Much Too Cheap vs. Considerably More Expensive
Our analysis of cost per serving dramatized two points. First, ordinary supermarket instant brands are very cheap: 9 to 15 cents or so per serving. Second, they probably are too cheap. The fact they taste so bad is likely driven by a need to contain costs by squeezing every last bit of soluble material out of the roast and ground coffee, including some pretty ugly stuff that ought to get composted with the coffee grounds rather than dried and put into a jar for human consumption. Ordinary brewing takes about 20% solubles out of the coffee, mostly the good stuff. Instant coffee production takes out considerably more; if I understand my technical references correctly instant production extracts 30% or 40% solubles. And the processes necessary to get the additional 10% to 20% solids out of the coffee do not sound pretty, and can’t have a particularly benign influence on flavor.

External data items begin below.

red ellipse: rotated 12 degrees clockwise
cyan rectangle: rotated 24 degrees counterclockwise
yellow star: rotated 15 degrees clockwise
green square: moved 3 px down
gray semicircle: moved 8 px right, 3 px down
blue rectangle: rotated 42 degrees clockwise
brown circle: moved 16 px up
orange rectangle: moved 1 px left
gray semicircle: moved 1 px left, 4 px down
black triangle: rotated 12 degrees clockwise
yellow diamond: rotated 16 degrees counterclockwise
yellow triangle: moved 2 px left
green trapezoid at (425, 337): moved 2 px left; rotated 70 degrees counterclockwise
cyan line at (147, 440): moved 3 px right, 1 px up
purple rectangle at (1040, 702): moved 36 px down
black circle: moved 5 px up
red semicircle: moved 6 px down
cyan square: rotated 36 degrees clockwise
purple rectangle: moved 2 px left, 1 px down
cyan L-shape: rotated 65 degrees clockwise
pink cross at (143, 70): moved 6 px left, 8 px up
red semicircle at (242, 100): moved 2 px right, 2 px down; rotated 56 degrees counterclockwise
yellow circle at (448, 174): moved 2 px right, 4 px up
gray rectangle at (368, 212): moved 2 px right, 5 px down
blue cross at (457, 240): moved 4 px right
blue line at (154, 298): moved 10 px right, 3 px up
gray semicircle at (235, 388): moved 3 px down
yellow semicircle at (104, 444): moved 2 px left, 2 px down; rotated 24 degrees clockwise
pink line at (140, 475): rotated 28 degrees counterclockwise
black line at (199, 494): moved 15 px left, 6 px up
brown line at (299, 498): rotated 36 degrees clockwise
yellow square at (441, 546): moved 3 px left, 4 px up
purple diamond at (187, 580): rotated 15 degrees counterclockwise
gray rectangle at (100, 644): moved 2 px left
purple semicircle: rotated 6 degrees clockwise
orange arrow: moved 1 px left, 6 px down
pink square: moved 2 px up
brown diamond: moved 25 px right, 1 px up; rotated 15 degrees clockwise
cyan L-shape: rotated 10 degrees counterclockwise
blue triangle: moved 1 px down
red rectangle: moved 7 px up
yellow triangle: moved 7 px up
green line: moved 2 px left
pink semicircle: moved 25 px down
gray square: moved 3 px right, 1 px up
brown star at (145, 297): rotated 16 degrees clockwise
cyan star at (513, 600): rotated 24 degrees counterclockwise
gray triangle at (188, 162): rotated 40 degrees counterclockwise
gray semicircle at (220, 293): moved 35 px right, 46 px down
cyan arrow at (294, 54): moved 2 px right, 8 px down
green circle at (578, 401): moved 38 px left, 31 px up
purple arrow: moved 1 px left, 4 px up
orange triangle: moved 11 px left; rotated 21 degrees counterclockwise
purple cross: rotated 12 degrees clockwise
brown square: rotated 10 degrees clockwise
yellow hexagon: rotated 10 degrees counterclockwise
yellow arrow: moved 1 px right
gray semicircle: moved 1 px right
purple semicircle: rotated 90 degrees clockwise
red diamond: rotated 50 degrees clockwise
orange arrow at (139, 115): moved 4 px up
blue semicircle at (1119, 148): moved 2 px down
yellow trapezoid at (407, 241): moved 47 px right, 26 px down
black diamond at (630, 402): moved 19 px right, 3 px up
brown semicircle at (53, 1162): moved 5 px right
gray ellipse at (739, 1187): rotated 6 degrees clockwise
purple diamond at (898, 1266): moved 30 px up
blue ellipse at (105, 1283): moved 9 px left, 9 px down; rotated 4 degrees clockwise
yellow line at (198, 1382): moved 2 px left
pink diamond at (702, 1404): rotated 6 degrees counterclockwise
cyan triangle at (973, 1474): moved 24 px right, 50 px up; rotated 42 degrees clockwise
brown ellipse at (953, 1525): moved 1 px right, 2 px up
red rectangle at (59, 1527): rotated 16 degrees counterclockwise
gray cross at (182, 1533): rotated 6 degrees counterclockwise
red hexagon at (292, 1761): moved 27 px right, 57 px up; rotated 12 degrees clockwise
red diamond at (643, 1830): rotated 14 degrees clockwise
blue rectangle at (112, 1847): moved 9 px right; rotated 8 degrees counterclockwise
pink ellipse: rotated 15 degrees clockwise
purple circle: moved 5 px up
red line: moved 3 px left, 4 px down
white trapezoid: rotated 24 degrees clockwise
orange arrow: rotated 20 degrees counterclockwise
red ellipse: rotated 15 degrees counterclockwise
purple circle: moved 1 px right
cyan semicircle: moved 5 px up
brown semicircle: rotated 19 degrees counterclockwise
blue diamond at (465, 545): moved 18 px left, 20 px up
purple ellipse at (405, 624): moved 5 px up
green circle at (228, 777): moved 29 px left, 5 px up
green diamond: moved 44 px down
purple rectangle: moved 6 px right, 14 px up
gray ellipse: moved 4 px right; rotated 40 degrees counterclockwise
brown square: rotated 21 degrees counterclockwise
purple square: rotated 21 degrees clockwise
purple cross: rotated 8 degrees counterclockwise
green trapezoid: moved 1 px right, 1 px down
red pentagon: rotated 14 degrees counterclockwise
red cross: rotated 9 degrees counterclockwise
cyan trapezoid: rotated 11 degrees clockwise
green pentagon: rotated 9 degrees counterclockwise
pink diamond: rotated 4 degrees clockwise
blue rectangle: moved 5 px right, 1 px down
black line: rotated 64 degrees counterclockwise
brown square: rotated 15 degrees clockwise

But all of that is theoretical assuming. We prefer to taste and report, and on that basis most instants in the North American market today are, for whatever reasons, barely drinkable to terrible. You do get what you pay for here, however; the decent-tasting, top-rated Nescafé Taster’s Choice 100% Colombian cost around 30 cents per serving, as opposed to an average of about 12 cents per serving for competing instants.
Except, of course, for the Starbucks, which costs an amazing one dollar per serving, or eight to ten times as much as most competing products, and three times as much as the top-rated Nescafe Taster’s Choice 100% Colombian. I am not complaining about the price. I only wish the Starbucks VIA instants justified that price in the cup. For us they flat out did not.